The applesauce I make? I eat it warm. I use it in recipes. I throw it in oatmeal. I even bake it into an oatmeal applesauce cake – just mix 1 cup old-fashioned oats, 1.5 cups applesauce, 1 mashed banana, 2 eggs, 1 tsp cinnamon, 1 tbsp baking powder, and whatever add-ins you want (craisins, nuts, your imagination), then bake at 350°F for 40 minutes. (butter the cake pan well)
But the bigger thing is this: I’m not defaulting to store-bought anymore.
Unused Veggies, Lookout
Now when I open the fridge, I see potential. Carrots that might go bad? Steamed and ready for snacking. Potatoes? Prepped for the week. Onions, celery, herbs? Vegetable stock waiting to happen.

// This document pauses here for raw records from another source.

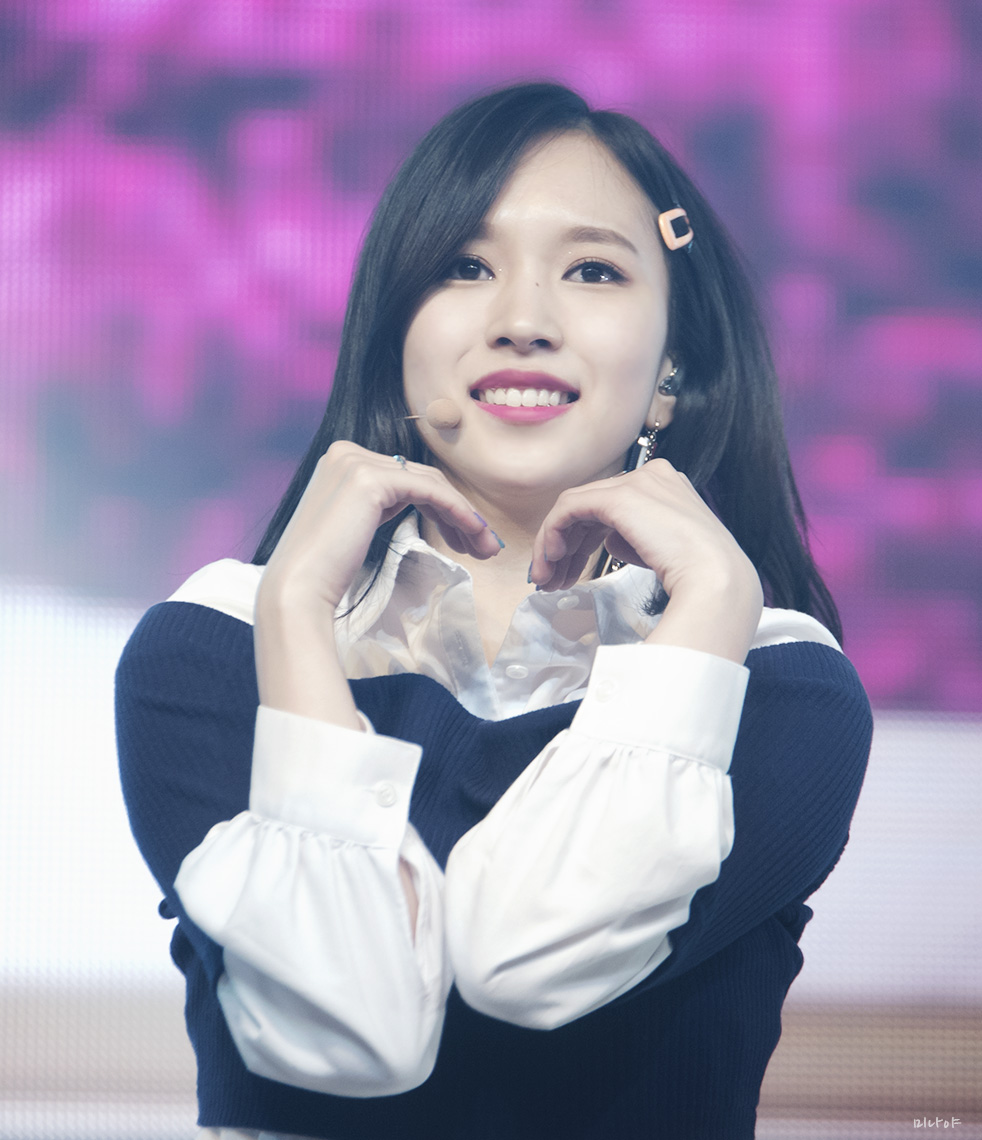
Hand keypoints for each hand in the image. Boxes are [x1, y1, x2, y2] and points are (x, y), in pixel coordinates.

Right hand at [260, 441, 501, 614]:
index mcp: (342, 460)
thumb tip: (425, 502)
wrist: (299, 590)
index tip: (467, 539)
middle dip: (458, 513)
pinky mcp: (372, 479)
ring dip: (465, 516)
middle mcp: (347, 452)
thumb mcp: (357, 524)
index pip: (407, 477)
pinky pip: (430, 491)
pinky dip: (458, 511)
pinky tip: (475, 534)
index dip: (443, 507)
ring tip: (487, 549)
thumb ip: (381, 503)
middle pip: (422, 478)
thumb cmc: (325, 571)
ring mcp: (358, 462)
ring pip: (431, 483)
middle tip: (485, 546)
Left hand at [529, 459, 762, 662]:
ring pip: (575, 507)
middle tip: (550, 580)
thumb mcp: (662, 551)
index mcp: (666, 487)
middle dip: (566, 547)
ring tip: (545, 579)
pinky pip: (570, 508)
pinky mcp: (618, 496)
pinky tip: (552, 560)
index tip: (568, 574)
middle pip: (591, 509)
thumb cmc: (698, 578)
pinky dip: (554, 533)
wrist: (715, 580)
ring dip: (554, 544)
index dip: (583, 542)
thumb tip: (608, 541)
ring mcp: (636, 482)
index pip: (610, 509)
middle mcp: (650, 477)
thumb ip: (634, 539)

Healthy CAN be quick. You just have to rethink what prep looks like.
It’s not hours in the kitchen. It’s 15 minutes here. 10 minutes there. One ingredient at a time. Building a routine that makes the rest of the week easier.
And it starts with one simple question: What if I just made it myself?
Your Turn
What’s sitting in your fridge right now that you could steam? What are you buying at the store that you could make in 15 minutes?
Apples? Potatoes? Carrots? Sweet potatoes? Beets? All of them work.
Try it once. See what happens. You might be surprised how quickly “I should buy that” becomes “I can make that.”